• CONSEGNA 1:
Rispondi alle domande seguenti basandoti sul testo sulla storia della mineralogia riportato più sotto.
(a) Quali pigmenti naturali usavano gli uomini primitivi per dipingere le grotte?
(b) In che anno è stato pubblicato il "De Re Metallica"?
(c) Chi ha sviluppato i principi della moderna classificazione dei minerali?
• CONSEGNA 2: Prosegui il testo sulla storia della mineralogia a partire dalla sua ultima frase.

• ESTRATTO FORNITO:
-------
Il più antico uso dei minerali è legato all'arte: pigmenti naturali di colore rosso e nero (ematite e ossido di manganese) erano già utilizzati dagli uomini primitivi per dipingere le grotte. Gli Egizi realizzavano gioielli con malachite, lazurite, berillo.

I più antichi testi sui minerali sono quelli di Teofrasto e di Plinio il Vecchio che nella sua opera "Naturalis Historia" osservava nei cristalli forme geometriche perfette.

Con il "De Re Metallica" (1556) Agricola fonda la Mineralogia vera e propria, parlando delle pratiche minerarie del suo tempo, le tecniche di ricerca e di scavo per l'estrazione dei metalli.

Tra il '600 e il '700 nasce la moderna cristallografia grazie a Stenone, Carangeot, Romè de l'Isle; nel 1801 l'abate Réné Haüy scopre che i minerali sono formati da molecole che riproducono la forma del cristallo, anticipando le scoperte fatte un secolo dopo.

Berzelius, invece, sviluppa i principi della moderna classificazione. Nel XX secolo Max von Laue scopre la struttura dei minerali e gli esperimenti fatti ai raggi X provano per la prima volta che i minerali sono composti da atomi ordinati secondo regole precise.
-------
• DATI FORNITI:
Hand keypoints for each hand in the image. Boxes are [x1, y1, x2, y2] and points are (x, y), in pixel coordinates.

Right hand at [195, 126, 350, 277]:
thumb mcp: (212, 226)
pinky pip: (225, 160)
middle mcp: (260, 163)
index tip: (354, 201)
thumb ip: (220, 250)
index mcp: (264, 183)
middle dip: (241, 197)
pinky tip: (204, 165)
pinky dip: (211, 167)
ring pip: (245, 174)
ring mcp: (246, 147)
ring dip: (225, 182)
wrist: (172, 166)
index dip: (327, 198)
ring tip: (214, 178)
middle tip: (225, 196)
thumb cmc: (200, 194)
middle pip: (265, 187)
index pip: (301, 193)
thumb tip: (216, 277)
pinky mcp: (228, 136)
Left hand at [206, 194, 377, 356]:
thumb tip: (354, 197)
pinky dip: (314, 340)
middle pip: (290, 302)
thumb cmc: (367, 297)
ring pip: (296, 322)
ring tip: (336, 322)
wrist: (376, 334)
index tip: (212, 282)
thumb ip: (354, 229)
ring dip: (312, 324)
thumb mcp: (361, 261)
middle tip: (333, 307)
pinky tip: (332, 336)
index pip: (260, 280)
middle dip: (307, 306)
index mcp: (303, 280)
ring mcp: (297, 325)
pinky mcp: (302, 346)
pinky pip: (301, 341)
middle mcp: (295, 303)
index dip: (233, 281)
-------
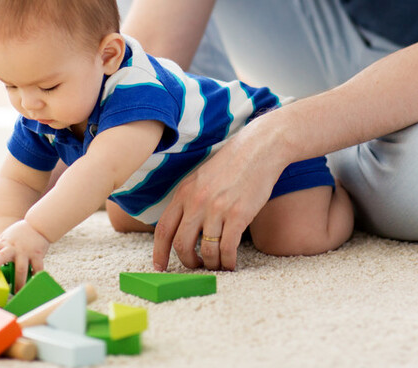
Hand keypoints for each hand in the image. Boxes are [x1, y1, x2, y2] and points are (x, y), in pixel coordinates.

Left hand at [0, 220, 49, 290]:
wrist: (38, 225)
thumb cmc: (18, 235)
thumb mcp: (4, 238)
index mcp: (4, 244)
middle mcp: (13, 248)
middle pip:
-------
• RISPOSTA 1:
(a) Ematite e ossido di manganese.
(b) Nel 1556.
(c) Berzelius.

• RISPOSTA 2:
Ma cosa sono i minerali? Sono sostanze cristalline che si trovano allo stato naturale. Compongono rocce, montagne, sabbia, il terreno dei nostri giardini. Molti dei prodotti che utilizziamo sono formati da minerali: il dentifricio contiene microcristalli di mica, calcite e fluorite, i detersivi contengono calcite, dolomite, argille e zeoliti. Le gemme sono frammenti grezzi di cristalli, particolarmente trasparenti o colorati, tagliati in modo da esaltare queste caratteristiche.

I minerali sono composti da atomi ordinati con uno schema ben preciso. Quando sviluppano superfici piane e lisce assumono forme regolari (cristalli); dello studio dei cristalli se ne occupa la cristallografia, in origine una branca della mineralogia, poi divenuta a se stante.

L'aspetto esterno di un minerale dipende dalla composizione e dall'ordinamento degli atomi. I cristalli vengono descritti attraverso le forme che identificano l'insieme di tutte le facce che li compongono.

L'abito di un minerale, ovvero la forma che predomina in un cristallo, può aiutare a riconoscerlo. 

Vi sono varie tipologie:

* Aciculare = cristalli con aspetto aghiforme

* Capillare e Filiforme = cristalli flessibili e sottili come capelli

* Laminare = cristalli allungati e appiattiti come lame 

* Tabulare = cristalli piatti ma con spessore evidente e contorno rettangolare o quadrato.

* Dendritico, arborescente, coralloide = cristalli formati da aggregati ramificati 

* Fibroso e raggiato = cristalli riuniti in fibre che formano aggregati divergenti e raggiati

* Globulare, mammellonare e sferoidale = aggregati con aspetto globulare, simili a mammelle.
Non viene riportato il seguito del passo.